Professor Graedel was elected to the U.S. National Academy of Engineering for “outstanding contributions to the theory and practice of industrial ecology, 2002.” His research is centered on developing and enhancing industrial ecology, the organizing framework for the study of the interactions of the modern technological society with the environment. His textbook, Industrial Ecology, cowritten with B. R. Allenby of AT&T, was the first book in the field and is now in its second edition. It, and his 2004 textbook Greening the Industrial Facility, are used for F&ES courses of the same names. His current interests include studies of the flows of materials within the industrial ecosystem and the development of analytical tools to assess the environmental characteristics of products, processes, the service industry, and urban infrastructures. He is a fellow of Pierson College.

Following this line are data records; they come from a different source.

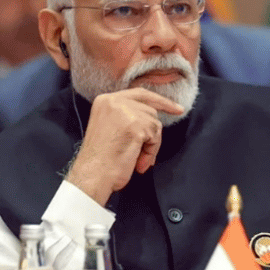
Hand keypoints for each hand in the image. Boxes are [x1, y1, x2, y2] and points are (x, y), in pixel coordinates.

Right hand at [65, 88, 184, 205]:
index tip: (176, 109)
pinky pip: (155, 136)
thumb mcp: (110, 127)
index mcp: (105, 100)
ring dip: (150, 144)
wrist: (93, 175)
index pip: (140, 94)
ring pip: (154, 123)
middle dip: (153, 131)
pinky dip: (151, 151)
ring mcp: (125, 111)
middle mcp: (114, 100)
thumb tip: (153, 119)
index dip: (160, 101)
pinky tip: (139, 162)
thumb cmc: (101, 159)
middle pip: (150, 109)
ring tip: (137, 159)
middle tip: (150, 150)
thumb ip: (127, 116)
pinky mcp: (136, 125)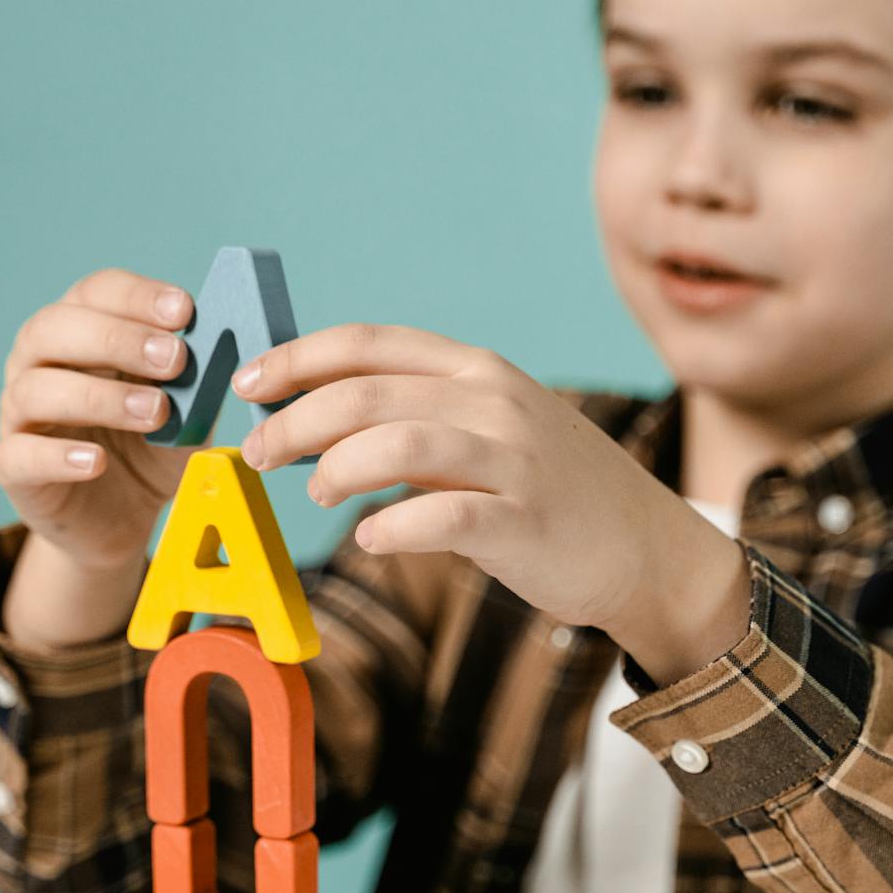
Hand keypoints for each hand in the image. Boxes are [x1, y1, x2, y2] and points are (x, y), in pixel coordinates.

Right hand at [0, 268, 204, 571]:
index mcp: (78, 332)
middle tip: (175, 359)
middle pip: (54, 329)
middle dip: (119, 338)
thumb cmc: (150, 449)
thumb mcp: (186, 412)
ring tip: (155, 412)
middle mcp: (37, 363)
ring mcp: (18, 415)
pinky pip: (19, 455)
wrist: (122, 519)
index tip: (185, 311)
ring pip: (36, 389)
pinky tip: (97, 461)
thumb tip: (221, 347)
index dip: (137, 296)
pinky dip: (58, 456)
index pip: (95, 293)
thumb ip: (197, 381)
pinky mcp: (14, 470)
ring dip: (99, 396)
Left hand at [233, 322, 751, 674]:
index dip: (297, 359)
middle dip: (296, 421)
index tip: (248, 386)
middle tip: (260, 453)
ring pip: (400, 443)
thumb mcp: (488, 431)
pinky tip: (371, 539)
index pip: (368, 345)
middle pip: (368, 393)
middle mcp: (494, 402)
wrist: (644, 547)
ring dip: (337, 469)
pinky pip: (444, 517)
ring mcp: (513, 459)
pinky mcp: (525, 520)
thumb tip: (315, 424)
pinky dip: (394, 527)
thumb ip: (416, 418)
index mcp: (476, 371)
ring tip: (314, 494)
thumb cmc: (549, 492)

Professor Graedel graduated from Washington State University in 1960 with a Bachelor of Science degree in Chemical Engineering. He will receive the 2019 WSU Regents’ Distinguished Alumnus Award on April 2.

Long-Term Prospects for Engineering Materials

Modern society and its artifacts such as transport, housing, and electronics are entirely dependent on materials. Well-trained engineers transform those materials into products we all use every day. Supplies of materials are not infinite, however, and rates of material use are increasing rapidly. What is the future potential for matching demand to supply? This presentation will consider product life extension, reuse, and recycling from the perspective provided by scenarios that paint pictures of possible material futures from now until mid-century.